Robots and Spiders

Introduction

World wide web robots (also called bots, crawlers or spiders) are programs that traverse many pages in the world wide web by recursively retrieving linked pages. For more information see the Names of Robots section below.

In the past there have been times where robots had visited web servers when and where they shouldn't have. Sometimes these reasons were robot specific (e.g. certain robots overloaded servers with rapid-fire requests, or retrieved the same files repeatedly). In other situations robots traversed parts of a server that weren't intended to be traversed (e.g. deep virtual trees, duplicated pages, temporary pages, or unsuitable cgi-scripts).

These incidents indicated the need for an established standard for web servers to indicate to robots which diretories and files on the server should not be accessed.

Robot Exclusion Method

The method that is used to exclude robots from a web server is to create a file on the server which specifies the access policy for the robots. This file is placed in the HTML directory on the server with the name of robots.txt.

Exclusion File Format

The format and semantics of the robots.txt file are as follows:

The file consists of one or more records separated by one or more blank lines (terminated by CR,CR/NL, or NL). Each record contains lines of the form <field>:<optionalspace><value><optionalspace>. The field name is case insensitive.

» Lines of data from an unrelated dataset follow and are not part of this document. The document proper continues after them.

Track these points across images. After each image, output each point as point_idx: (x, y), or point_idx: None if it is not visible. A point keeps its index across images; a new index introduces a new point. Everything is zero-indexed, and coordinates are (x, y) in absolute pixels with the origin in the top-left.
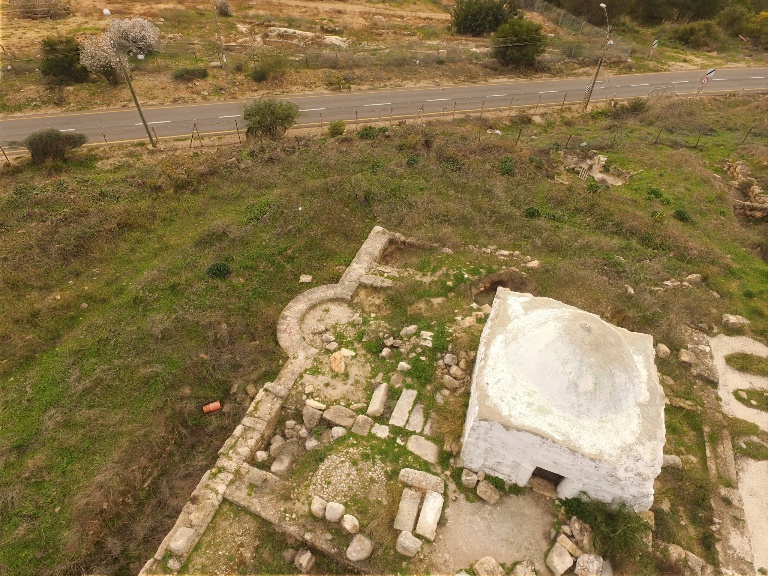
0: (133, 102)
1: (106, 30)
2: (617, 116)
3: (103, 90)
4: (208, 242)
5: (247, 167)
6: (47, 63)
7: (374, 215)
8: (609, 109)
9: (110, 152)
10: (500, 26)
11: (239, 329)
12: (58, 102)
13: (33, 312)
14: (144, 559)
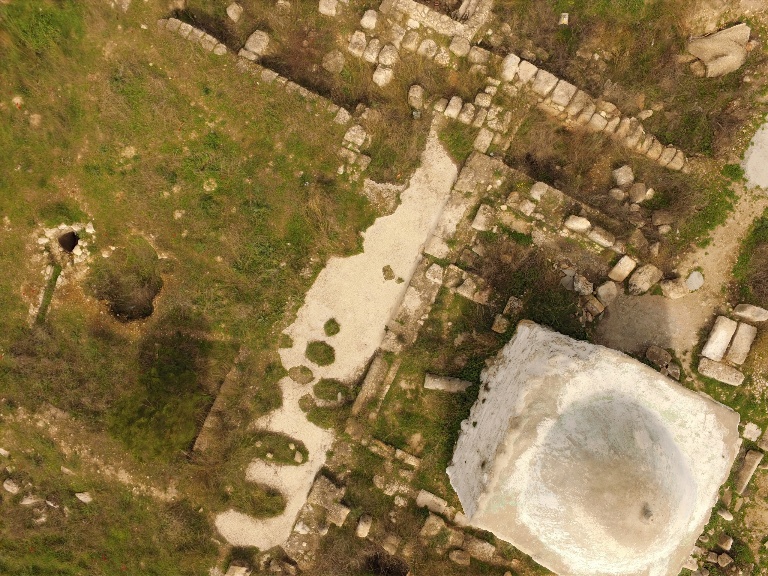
0: None
1: None
2: None
3: None
4: None
5: None
6: None
7: None
8: None
9: None
10: None
11: None
12: None
13: None
14: None
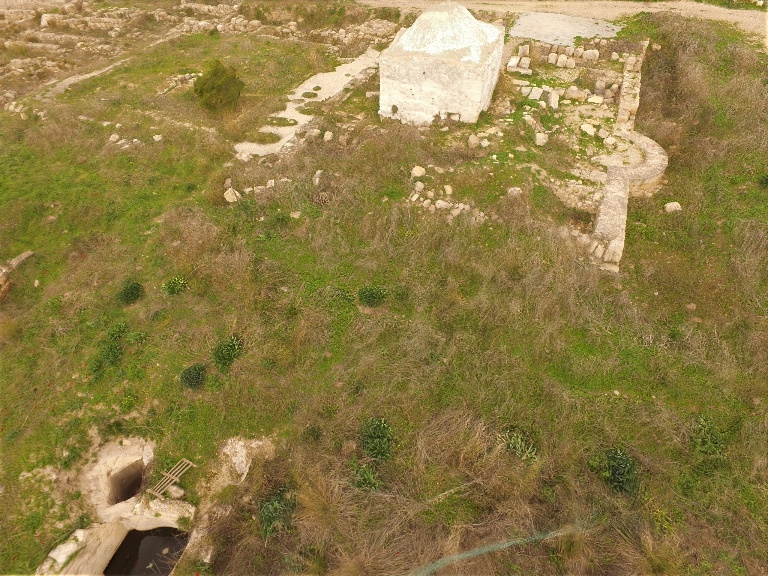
0: None
1: None
2: None
3: None
4: None
5: None
6: None
7: None
8: None
9: None
10: None
11: None
12: None
13: None
14: None
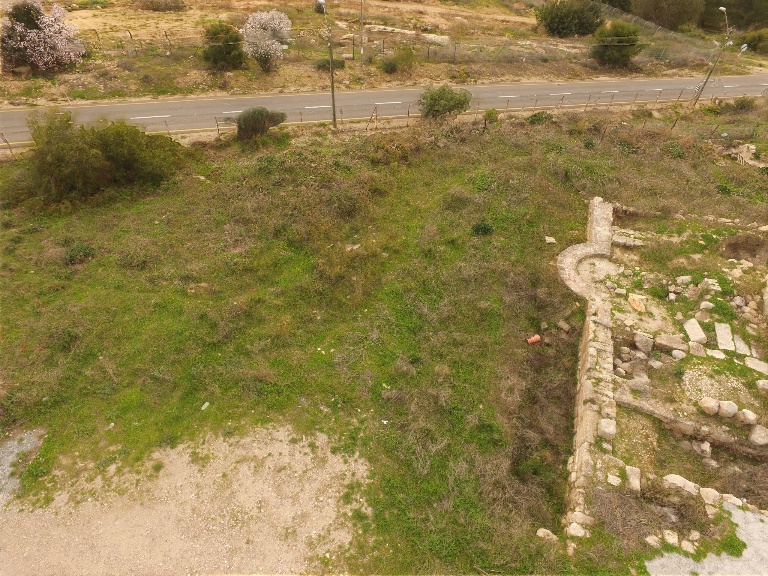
0: (287, 88)
1: (247, 21)
2: (738, 112)
3: (258, 76)
4: (456, 206)
5: (446, 145)
6: (212, 50)
7: (577, 189)
8: (717, 106)
9: (299, 131)
10: (599, 28)
11: (527, 277)
12: (223, 86)
13: (352, 258)
14: (561, 448)
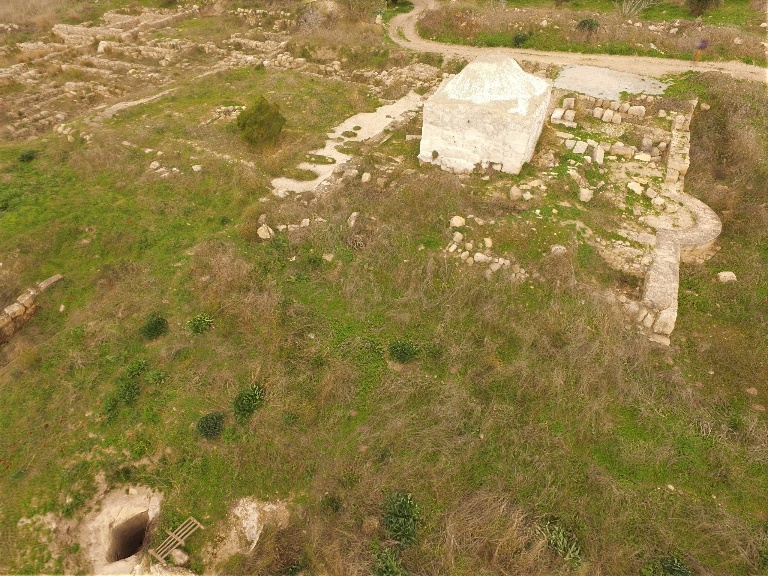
0: None
1: None
2: None
3: None
4: None
5: None
6: None
7: None
8: None
9: None
10: None
11: None
12: None
13: None
14: None
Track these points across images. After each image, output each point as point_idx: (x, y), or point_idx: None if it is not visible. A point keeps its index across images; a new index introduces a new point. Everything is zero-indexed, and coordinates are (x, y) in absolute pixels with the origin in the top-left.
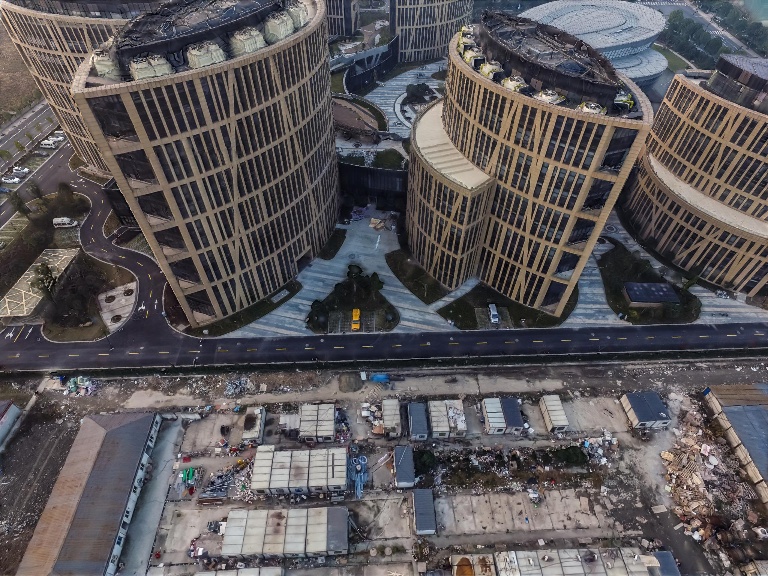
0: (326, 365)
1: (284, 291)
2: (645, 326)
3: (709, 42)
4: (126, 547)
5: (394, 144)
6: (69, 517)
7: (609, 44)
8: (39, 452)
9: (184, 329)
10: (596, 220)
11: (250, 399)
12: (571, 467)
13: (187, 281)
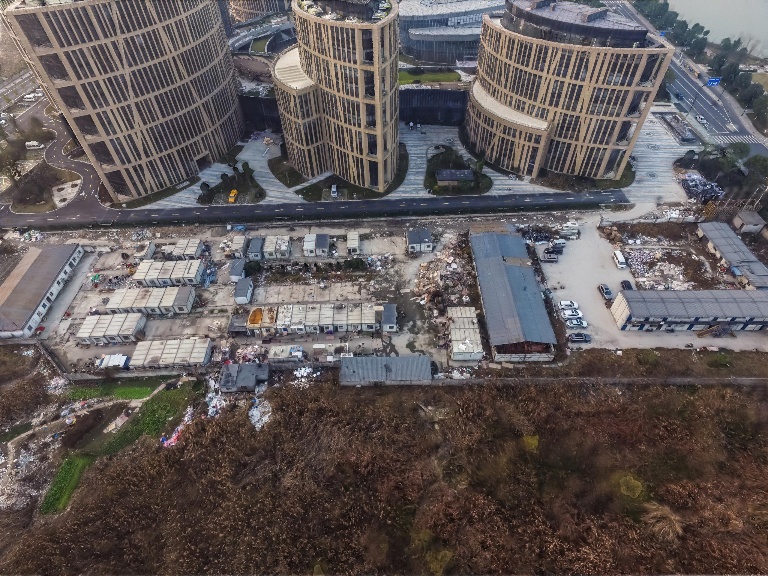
0: (203, 220)
1: (186, 182)
2: (445, 197)
3: None
4: (49, 311)
5: None
6: (12, 288)
7: (484, 6)
8: (0, 268)
9: (110, 205)
10: (374, 103)
11: None
12: (355, 272)
13: (107, 165)
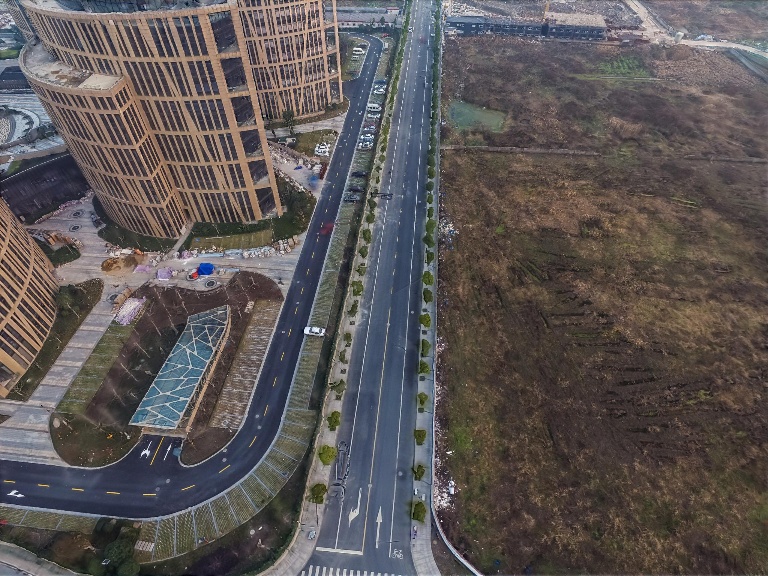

Comments can be included in the file using UNIX bourne shell conventions, i.e. the '#' character is used to indicate that any preceding space and the remainder of the line up to the line termination is to be ignored. Lines containing only a comment are ignored completely.

The record starts with one or more User-agent lines, followed by one or more Disallow lines, as detailed below. Unrecognised headers are ignored.

User-agent

The value of this field is the name of the robot the record is describing an access policy for.

If more than one User-agent field is present the record describes an identical access policy for more than one robot. At least one field needs to be present per record.

The robot should be liberal in interpreting this field. A case insensitive substring match of the name without version information is recommended.

If the value is *, the record describes the default access policy for any robot that has not matched any of the other records. It is not allowed to have multiple such records in the robots.txt file.

Disallow

The value of this field specifies a partial URL that is not to be visited. This can be a full path, or a partial path; any URL that starts with this value will not be retrieved. For example, Disallow: /help disallows both /help.html and /help/index.html, whereas Disallow: /help/ would disallow /help/index.html but allow /help.html.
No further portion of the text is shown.